> What is required: Once you find the line containing "left hip: (763, 539)" in the data below, copy it and each following line exactly, up to and including the line containing "right elbow: (920, 665)", and nothing else.

> Information provided:

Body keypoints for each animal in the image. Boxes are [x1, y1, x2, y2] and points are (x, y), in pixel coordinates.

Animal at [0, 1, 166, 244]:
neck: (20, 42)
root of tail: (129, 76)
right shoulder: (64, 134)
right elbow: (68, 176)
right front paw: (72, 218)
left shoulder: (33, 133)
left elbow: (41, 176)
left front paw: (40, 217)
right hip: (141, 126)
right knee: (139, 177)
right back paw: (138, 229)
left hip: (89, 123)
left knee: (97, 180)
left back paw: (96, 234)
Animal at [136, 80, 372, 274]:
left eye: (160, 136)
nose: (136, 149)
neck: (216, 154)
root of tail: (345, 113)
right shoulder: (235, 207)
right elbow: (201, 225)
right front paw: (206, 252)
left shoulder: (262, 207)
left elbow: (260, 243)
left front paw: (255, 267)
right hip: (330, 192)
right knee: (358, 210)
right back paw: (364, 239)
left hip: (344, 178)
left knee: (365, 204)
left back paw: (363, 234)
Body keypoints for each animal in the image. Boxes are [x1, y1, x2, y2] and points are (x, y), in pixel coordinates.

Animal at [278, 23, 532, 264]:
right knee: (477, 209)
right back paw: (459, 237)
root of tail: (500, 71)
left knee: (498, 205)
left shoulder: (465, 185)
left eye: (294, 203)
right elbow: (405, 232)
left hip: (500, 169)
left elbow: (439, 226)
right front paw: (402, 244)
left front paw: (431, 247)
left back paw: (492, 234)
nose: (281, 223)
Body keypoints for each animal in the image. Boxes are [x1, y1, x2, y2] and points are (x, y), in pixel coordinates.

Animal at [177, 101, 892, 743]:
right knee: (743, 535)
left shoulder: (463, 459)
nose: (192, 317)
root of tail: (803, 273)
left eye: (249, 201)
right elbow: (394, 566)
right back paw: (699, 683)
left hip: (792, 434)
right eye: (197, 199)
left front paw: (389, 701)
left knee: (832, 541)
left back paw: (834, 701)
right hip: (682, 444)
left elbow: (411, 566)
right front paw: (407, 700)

---

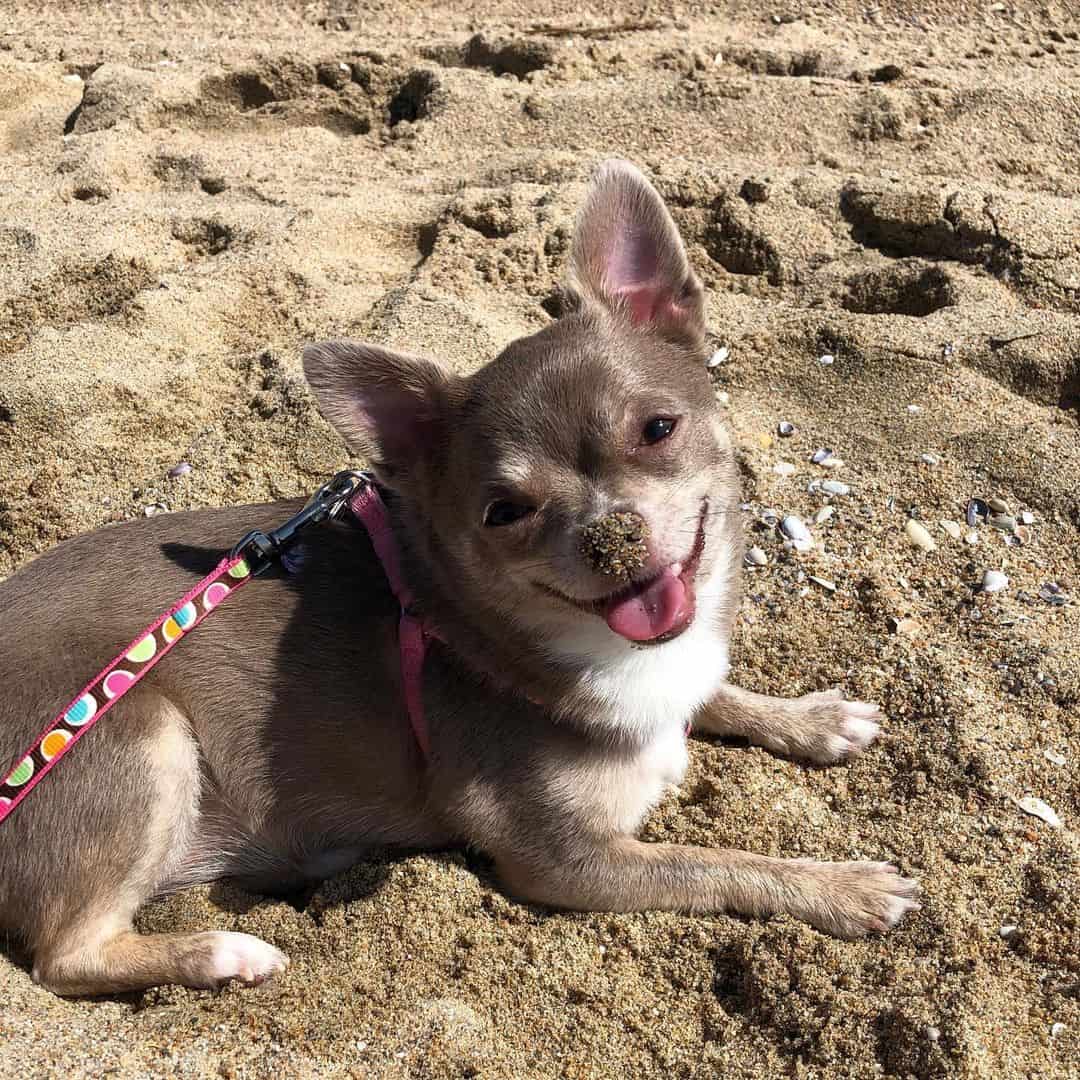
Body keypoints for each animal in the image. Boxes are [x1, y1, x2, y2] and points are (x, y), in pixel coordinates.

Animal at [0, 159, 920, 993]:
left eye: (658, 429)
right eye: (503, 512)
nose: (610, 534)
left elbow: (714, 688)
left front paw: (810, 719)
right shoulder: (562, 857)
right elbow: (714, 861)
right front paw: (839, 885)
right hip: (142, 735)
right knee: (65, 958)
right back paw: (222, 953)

* * *

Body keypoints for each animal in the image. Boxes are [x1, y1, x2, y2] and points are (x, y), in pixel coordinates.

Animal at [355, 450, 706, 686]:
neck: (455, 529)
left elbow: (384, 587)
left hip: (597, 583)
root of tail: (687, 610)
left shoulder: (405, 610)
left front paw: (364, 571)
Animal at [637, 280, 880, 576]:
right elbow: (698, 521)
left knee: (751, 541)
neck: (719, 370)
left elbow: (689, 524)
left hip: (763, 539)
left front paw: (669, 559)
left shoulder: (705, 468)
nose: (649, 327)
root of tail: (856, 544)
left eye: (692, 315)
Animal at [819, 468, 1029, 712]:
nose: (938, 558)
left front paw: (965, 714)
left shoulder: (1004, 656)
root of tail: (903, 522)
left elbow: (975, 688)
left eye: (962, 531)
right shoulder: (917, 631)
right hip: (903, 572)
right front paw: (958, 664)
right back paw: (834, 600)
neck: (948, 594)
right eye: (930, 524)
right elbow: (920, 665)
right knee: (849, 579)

> Result of this exercise:
left hip: (763, 539)
left front paw: (669, 559)
left shoulder: (705, 468)
nose: (649, 327)
root of tail: (856, 544)
left eye: (692, 315)
Animal at [819, 468, 1029, 712]:
nose: (938, 558)
left front paw: (965, 714)
left shoulder: (1004, 656)
root of tail: (903, 522)
left elbow: (975, 688)
left eye: (962, 531)
right shoulder: (917, 631)
right hip: (903, 572)
right front paw: (958, 664)
right back paw: (834, 600)
neck: (948, 594)
right eye: (930, 524)
right elbow: (920, 665)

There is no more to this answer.